Bonne chance Jean-Yves.

 

1er TOURNOI DES ECOLIERS ROMANDS

JEAN-YVES RIAND ELIMINE EN DEMI-FINALE
 

(rubrique du 8 septembre 1973)  

Jean-Yves Riand de Sion a été arrêté dans sa marche vers Reykjavik à Lausanne en demi-finale.

Son élimination cependant est intervenue après trois parties nulles contre son ami Leresche de Lausanne au cours de la quatrième partie disputée à une cadence inhabituelle de 40 coups à l'heure (on comprend cependant le souci de notre confrère La Tribune qui a longtemps attendu un vainqueur).

Jean-Yves venait de disputer une excellente troisième partie le premier samedi du mois d'août.

Comme les deux joueurs n'avaient pu se départager il fallut rentrer à Sion et revenir le lendemain à Lausanne pour la quatrième.

Malheureusement Jean-Yves n'avait plus assez d'influx nerveux et commit une faute. 

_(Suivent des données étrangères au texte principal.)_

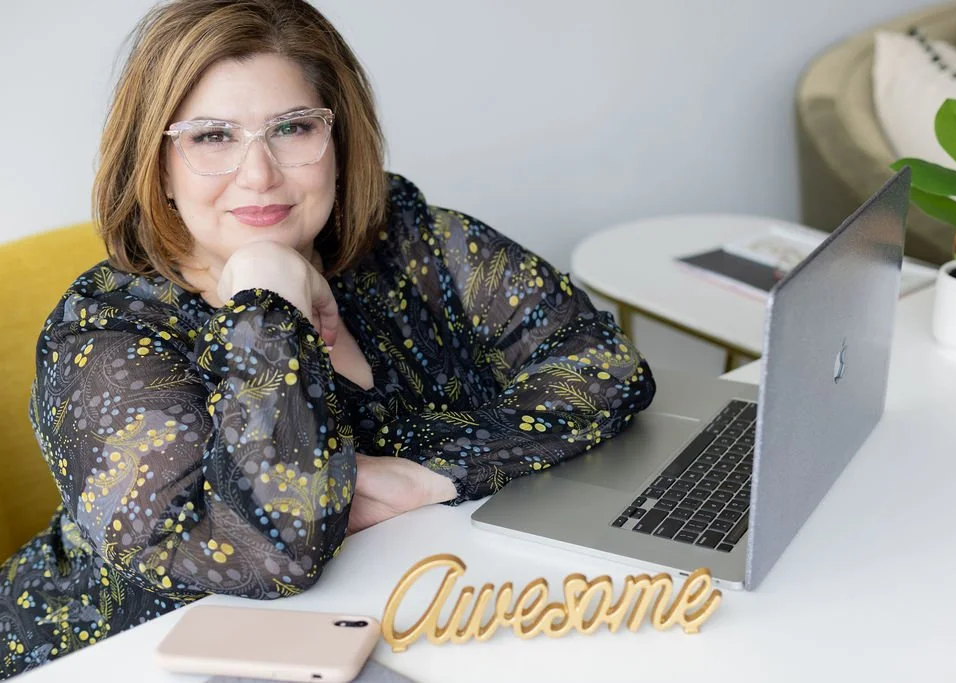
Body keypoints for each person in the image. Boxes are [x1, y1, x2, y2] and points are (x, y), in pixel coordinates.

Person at [0, 0, 656, 677]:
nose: (259, 174)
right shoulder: (105, 338)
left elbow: (602, 362)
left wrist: (429, 476)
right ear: (157, 162)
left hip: (386, 623)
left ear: (338, 141)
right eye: (211, 137)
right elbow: (271, 552)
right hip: (110, 660)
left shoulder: (400, 238)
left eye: (291, 128)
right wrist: (266, 293)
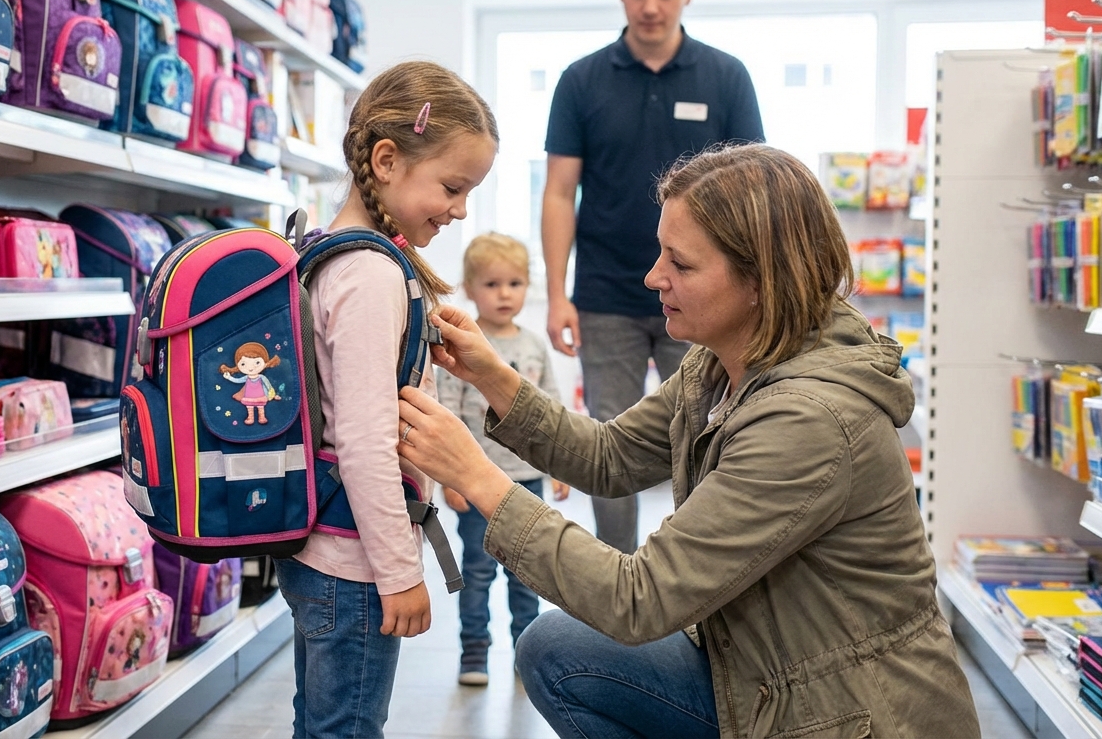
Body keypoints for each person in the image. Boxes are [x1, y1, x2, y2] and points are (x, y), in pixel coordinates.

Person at [396, 144, 980, 738]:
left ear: (761, 279)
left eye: (682, 263)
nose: (654, 277)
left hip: (850, 711)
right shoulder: (722, 364)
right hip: (765, 666)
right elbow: (610, 456)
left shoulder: (809, 421)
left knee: (562, 647)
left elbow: (638, 598)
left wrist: (479, 477)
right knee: (555, 647)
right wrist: (493, 376)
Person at [276, 60, 498, 739]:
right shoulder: (372, 275)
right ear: (387, 159)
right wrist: (399, 574)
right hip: (356, 565)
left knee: (320, 723)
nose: (460, 210)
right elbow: (367, 442)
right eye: (453, 187)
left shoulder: (325, 251)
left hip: (321, 549)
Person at [543, 0, 765, 555]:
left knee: (707, 434)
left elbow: (753, 193)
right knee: (607, 442)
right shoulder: (580, 80)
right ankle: (615, 577)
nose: (650, 6)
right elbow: (560, 193)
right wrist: (556, 294)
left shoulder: (727, 76)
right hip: (605, 297)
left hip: (706, 296)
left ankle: (697, 573)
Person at [436, 232, 571, 687]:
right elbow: (447, 411)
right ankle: (473, 653)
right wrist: (448, 479)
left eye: (514, 283)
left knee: (526, 573)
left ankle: (524, 652)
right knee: (476, 571)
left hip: (527, 481)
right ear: (470, 288)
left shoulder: (533, 346)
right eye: (492, 284)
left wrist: (559, 464)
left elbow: (551, 406)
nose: (504, 293)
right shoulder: (458, 345)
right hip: (476, 484)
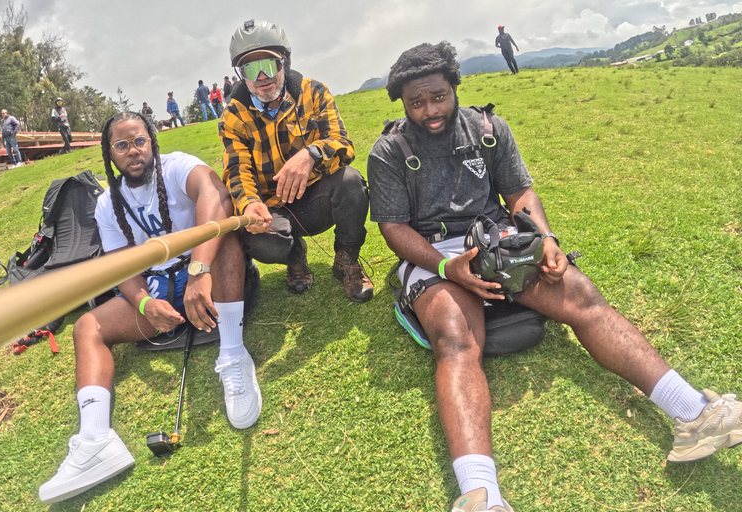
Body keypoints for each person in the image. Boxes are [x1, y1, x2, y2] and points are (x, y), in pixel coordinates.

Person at [367, 42, 742, 512]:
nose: (429, 111)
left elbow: (519, 191)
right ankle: (481, 494)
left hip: (497, 236)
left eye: (438, 97)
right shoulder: (390, 150)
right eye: (416, 103)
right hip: (434, 250)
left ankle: (695, 414)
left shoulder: (488, 129)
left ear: (454, 87)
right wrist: (448, 269)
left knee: (583, 298)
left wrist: (545, 238)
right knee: (457, 338)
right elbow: (393, 228)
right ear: (402, 102)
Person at [38, 111, 263, 503]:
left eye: (139, 141)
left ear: (152, 141)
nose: (133, 151)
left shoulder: (176, 166)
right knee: (86, 327)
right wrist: (144, 304)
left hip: (205, 272)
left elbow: (216, 195)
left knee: (223, 234)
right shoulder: (107, 203)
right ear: (110, 154)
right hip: (159, 287)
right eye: (121, 146)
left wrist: (198, 271)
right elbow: (121, 265)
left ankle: (233, 355)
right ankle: (95, 440)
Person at [220, 19, 373, 303]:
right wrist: (249, 204)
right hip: (273, 208)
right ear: (241, 75)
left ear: (285, 62)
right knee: (259, 241)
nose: (262, 76)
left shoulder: (314, 92)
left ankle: (347, 259)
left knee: (351, 182)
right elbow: (237, 171)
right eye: (251, 69)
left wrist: (312, 155)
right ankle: (295, 257)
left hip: (317, 198)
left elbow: (344, 145)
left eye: (270, 64)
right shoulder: (233, 115)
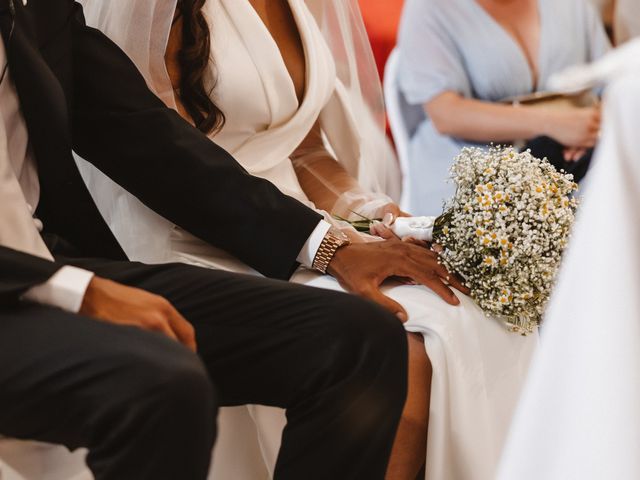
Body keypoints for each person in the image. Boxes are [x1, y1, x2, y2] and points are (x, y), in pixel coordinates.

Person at [77, 1, 537, 479]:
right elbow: (169, 168)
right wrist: (330, 247)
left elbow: (305, 150)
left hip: (301, 222)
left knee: (477, 306)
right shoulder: (157, 11)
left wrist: (382, 217)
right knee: (411, 345)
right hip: (204, 238)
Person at [0, 0, 412, 479]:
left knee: (360, 340)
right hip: (21, 284)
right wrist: (75, 290)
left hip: (54, 262)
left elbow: (141, 134)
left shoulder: (37, 8)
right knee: (161, 383)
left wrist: (326, 245)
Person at [398, 0, 611, 214]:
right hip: (474, 160)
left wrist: (591, 130)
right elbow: (446, 114)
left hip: (576, 153)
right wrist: (553, 124)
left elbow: (612, 81)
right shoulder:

Voici comment le Sédunois qui n'est pas seulement un bon joueur d'échecs mais un excellent étudiant en français exprime sa défaite :

"La lutte fut chaude, interminable. Mais, ce n'est pas faute de combattants que le combat cessa. Non, bien au contraire, les efforts de l'un et de l'autre n'eurent pas leur pareil et c'est ainsi qu'après trois parties âprement disputées les antagonistes se séparèrent, emportant la moitié de l'enjeu. A la veille de l'ultime ronde, l'excitation était grande parmi les supporters des deux camps. Chacun misait sur son favori et même, l'on fit appel au sort pour désigner le vainqueur. Devant l'échiquier, nulle crainte ne trahissait le sourire des deux adversaires malgré la menace que constituait la diminution du temps de réflexion. La partie s'engagea, rapide, et, ô surprise, ce cher Leresche délaissait d4 au profit d'une partie dite ouverte. La réponse ne se fit point attendre... et, continuant par une Espagnole, je pris un léger avantage en conservant ma paire de F. De multiples échanges aidant, la partie s'acheminait vers une nullité probable malgré le petit avantage des N que constituait le F face au C et la chaine de P intacte face aux P doublés. Mais l'échange des pièces entrainait un problème: quel plan adopter dans un cas semblable ?... et les minutes de s'égrener lentement mais sûrement. C'est alors que le Zeitnot avec un grand Z arriva... et, bientôt, il ne restait aux N plus que 12 minutes pour autant de coups et la défaite de venir sanctionner un coup malheureux ".